4- Yasaya Aykırılık:
Sivil itaatsizlik eylemiyle, yukarıda sözü edilen evrensel ve üstün değerlere dikkat çekme kaygısıyla yasa, bilinçli olarak çiğnenmekte.

5- Aleniyet (Kamuya Açıklık):
Sivil itaatsizliğin bir protesto eylemi olması, onun kamuya açık olmasını zorunlu kılar. Kamuya açıklık, eylemin amacıyla bağdaştığı ölçüde, önceden haber vermeyi, katılıma açık olmayı ve eylemcilerin kendilerini ve kimliklerini saklama kaygısı taşımamalarını içerir.

Danimarkalılar'ın başarısı
II. Dünya Savaşı sırasında Nazilerce işgal edilen Danimarka'da, Naziler, Yahudileri kolaylıkla ayırt edebilmek için arkasında altı uçlu sarı yıldız bulunan giysiler giymeye mecbur etti. Danimarka halkı, Yahudilere karşı çıkarılan bu yasayı kabullenmedi. Aralarında kralın da bulunduğu hemen herkes, sırtı sarı yıldızlı giysilerle çıktı sokağa. Danimarka halkının bu tavrı, Yahudilerin tanınmasını da imkansızlaştırdı. Naziler, hareketin lideri olarak gördükleri Danimarka kralını gözetimleri altında tutabilmek için onun çok hasta olduğunu açıklayıp, saraya hapsettiler. Ancak Danimarka halkı, ülkenin hemen her yerindeki çiçekçilere gidip, krala gönderilmek üzere buketler hazırlattılar.

Kısa sürede günlük hayat işlemez duruma geldi. Sonuçta, çiçek taşıdıkları için insanları tutuklayamayan Nazi yönetimi, kralın aniden iyileştiğini bildirmek zorunda kaldı.

Mahatma Gandhi
Hint halkı tarafından "Mahatma" (Büyük Ruh) olarak anılan Mohandas Karamşand Gandhi (1869-1948), içinde olduğu sosyal yapının yasaklamasına karşın, İngiltere'de hukuk öğrenimi yaptı. Afrika'da, 150 bin Hintli'nin esir hayatı yaşadığını gördü. Güney Afrika'da avukatlık yapmaya başlayarak, oradaki Hint topluluğunun daha iyi bir hayat yaşaması için çaba sarfetti. Onları bir araya getirerek, kansız bir zafere ulaştı.

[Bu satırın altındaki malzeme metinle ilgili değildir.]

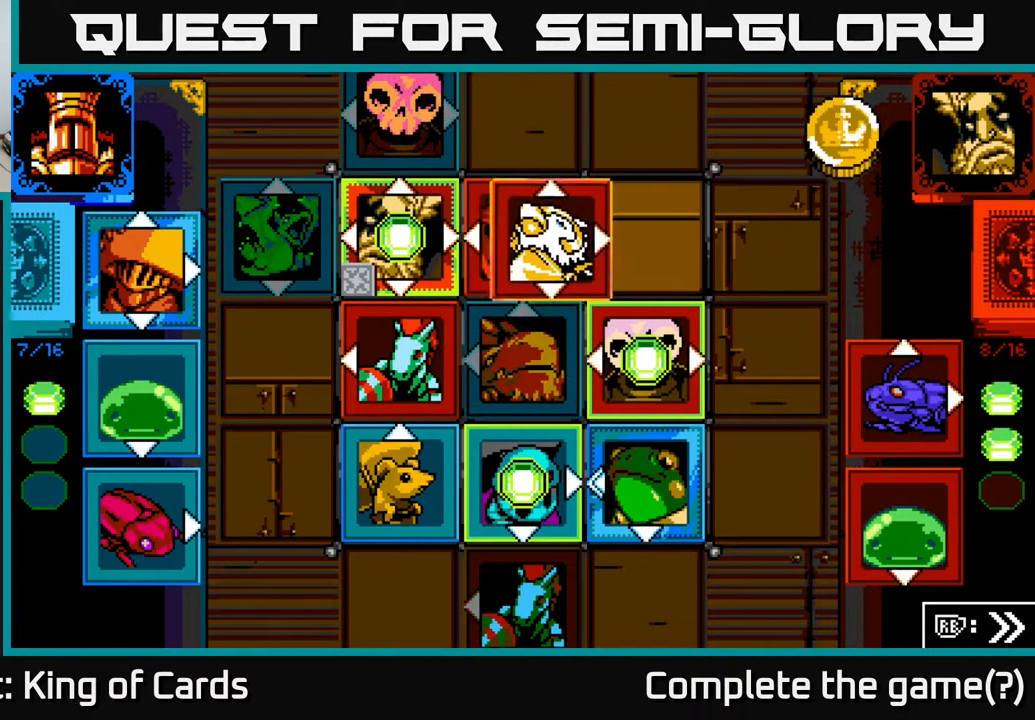
{"buttons": [], "events": []}
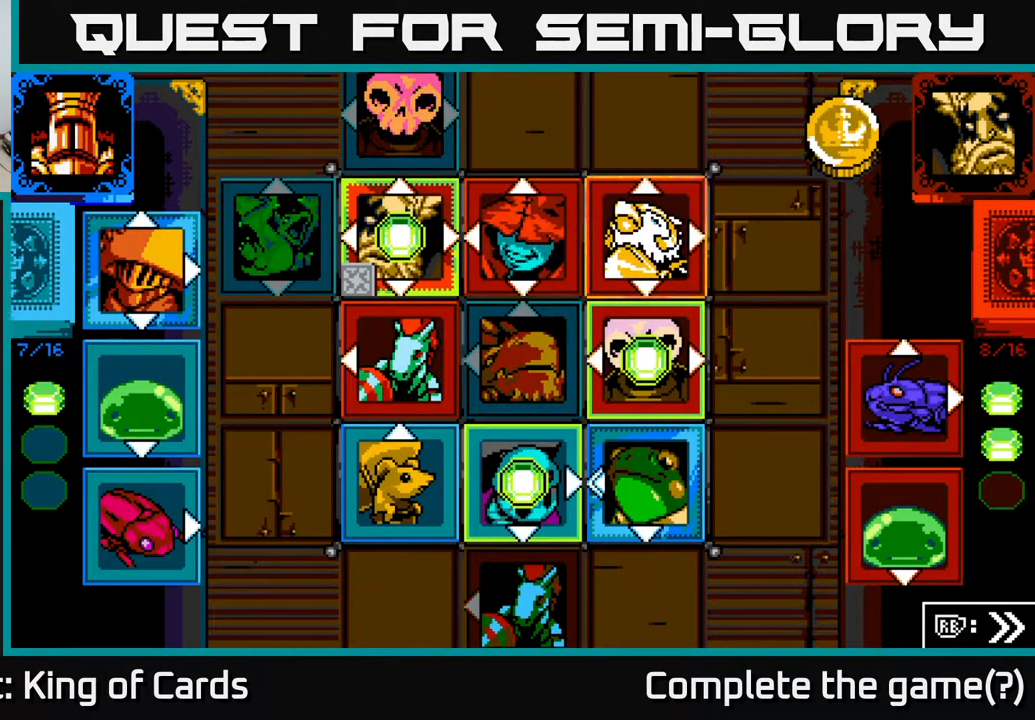
{"buttons": [], "events": []}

Gandhi, 1915 yılında Hindistan'a döndü. Hindistan, İngiltere'den özgürlüğünü kazanabilme vaadi karşılığında, I. Dünya Savaşı'nda İngiltere'ye 985 bin asker vermişti. Buna rağmen, savaşın bitişiyle verilen sözler unutuldu, özgürlükler daha da kısıtlandı. 1919 yılında Gandhi, bağımsızlık hareketinin başına geçti.

Artık kan dökülmeyecek, ama ülke bağımsızlığa ulaşacaktı. Her türlü faaliyet durduruldu. El sanatlarına dayanan ürünlerin üretilip, satılması için çalıştı.

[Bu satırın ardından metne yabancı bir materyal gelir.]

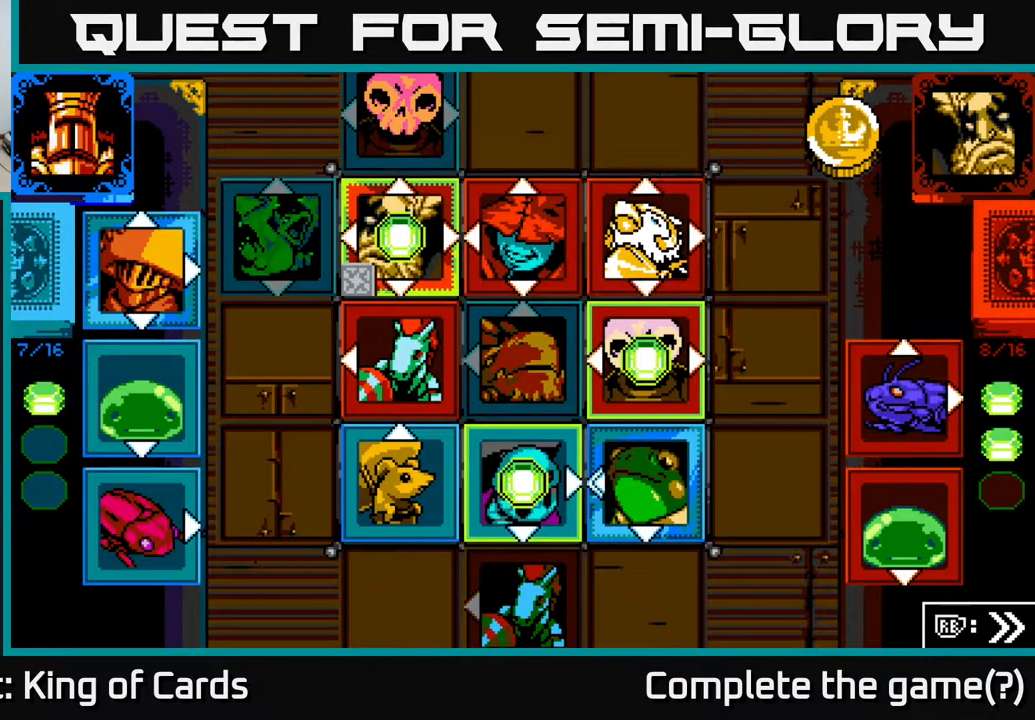
{"buttons": [], "events": []}
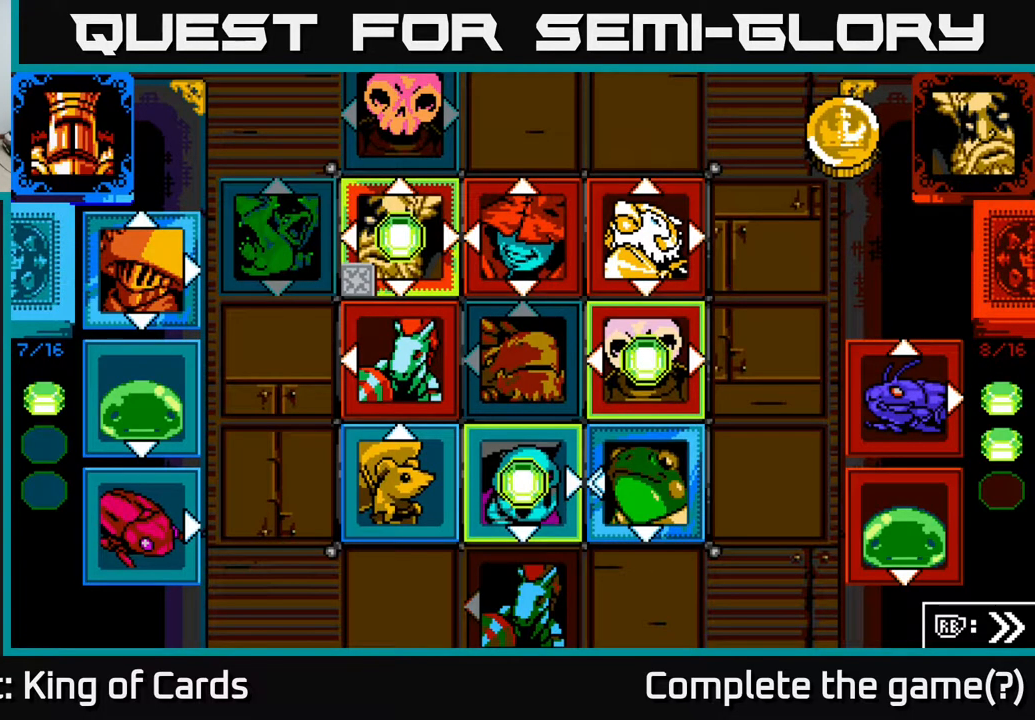
{"buttons": [], "events": []}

Gandhi'nin de aralarında olduğu birçok kişi hapse atıldı. 1924'te ağır bir şekilde hastalandı ve hapisten çıkarıldı.

Geleceğin devlet başkanı olacak Nehru'nun da aralarında bulunduğu gençleri destekledi, genel boykotu tekrar başlattı. İşgalciler tarafından yeniden tutuklandı. Bir süre sonra hapisten çıkarıldı, tekrar özgürlük mücadelesine devam etti. 1930'lu ve 40'lı yıllarda yeniden tutuklanarak hapse atıldı; ama ilke ve hedefinden vazgeçmedi. İngiltere, Hindistan'a özerklik verdi, ancak 1947'de Gandhi, halkına gerçek bağımsızlığı kazandırdı.

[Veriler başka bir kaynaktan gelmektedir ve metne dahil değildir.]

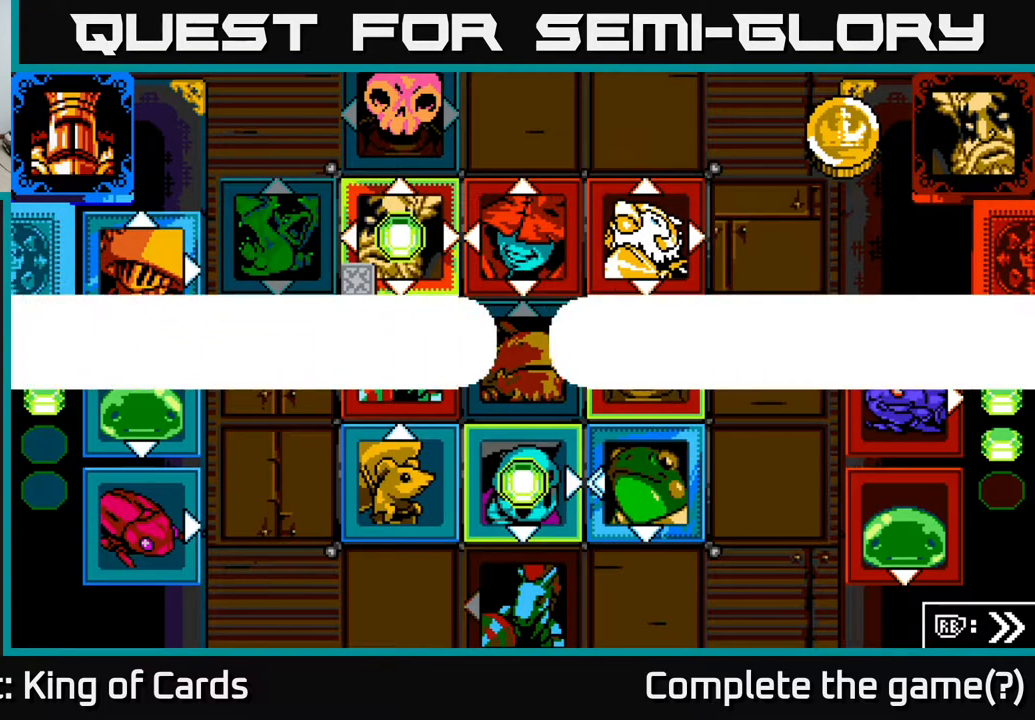
{"buttons": [], "events": []}
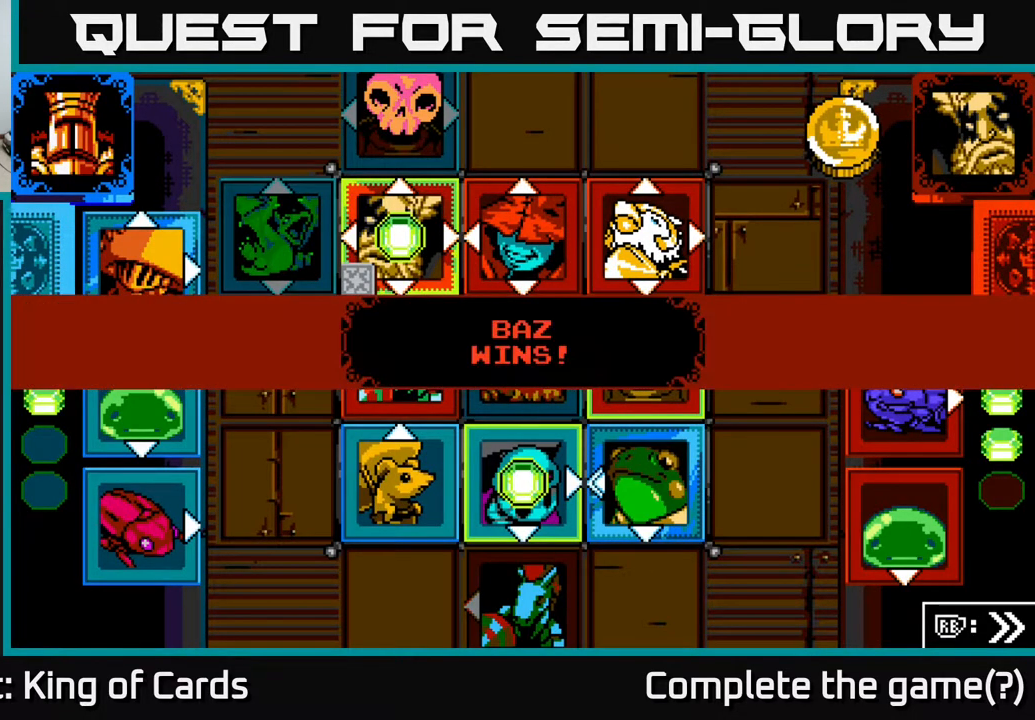
{"buttons": ["A"], "events": [[500, "A", "down"]]}
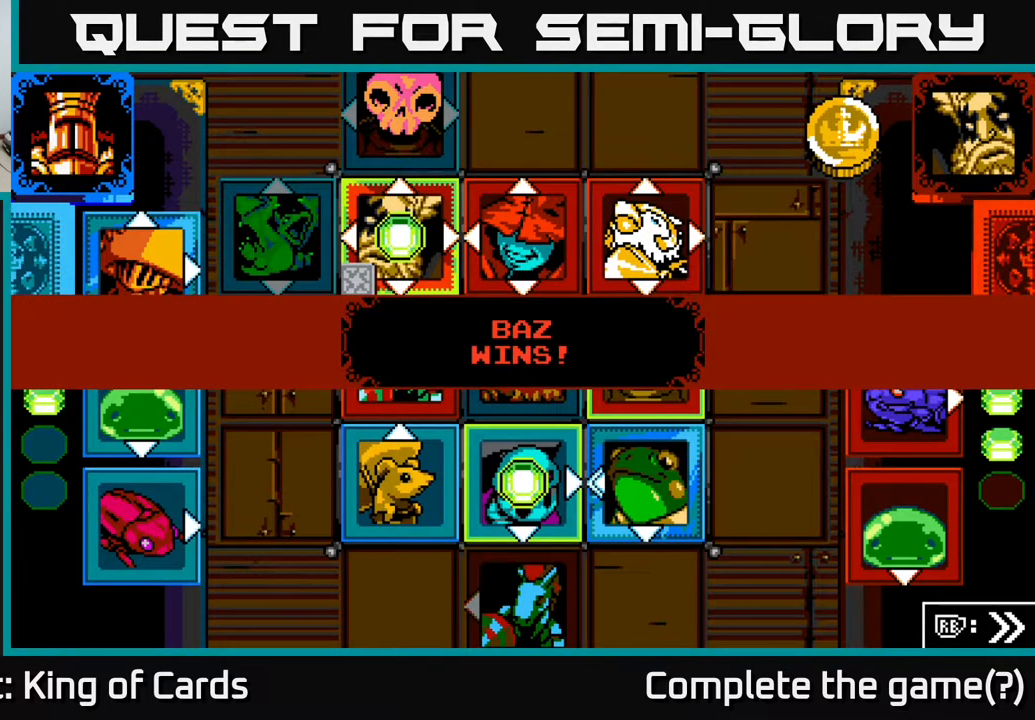
{"buttons": [], "events": [[133, "A", "up"]]}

Gandhi, şiddet, yalan ve haksızlığı aynı şey olarak gördüğünden, zafere ulaşmanın tek yolunun, şiddete başvurmamak olduğunu savundu. Onun mücadele ilkesi, düşmanı mahvetmek değil; ama zaferi kazanmaktı.

ABD'den iki örnek
Amerika Birleşik Devletleri'nde, ırkçılık karşıtları, ırk ayrımı gözeten dükkanlardan alışveriş yapmıyor, bu tip otobüslere binmiyordu.

1960'ların sonuna doğru Amerikan yönetimi, Dünya Ağır Siklet Boks Şampiyonu Muhammed Ali'yi Vietnam'a karşı savaşa sürmek isteyince, efsanevi boksörün şu sözleri çok büyük yankı bulmuştu: "Hiçbir Vietkonglu bana zenci demedi. Bu yüzden onlarla benim bir alıp veremediğim yok. "Bu çıkışıyla birlikte, asker kaçağı durumuna düşmesine ve şampiyonluğunun geri alınmasına rağmen Muhammed Ali, bir kez olsun geri adım atmayarak, inançlarının arkasında durmayı tercih ediyordu.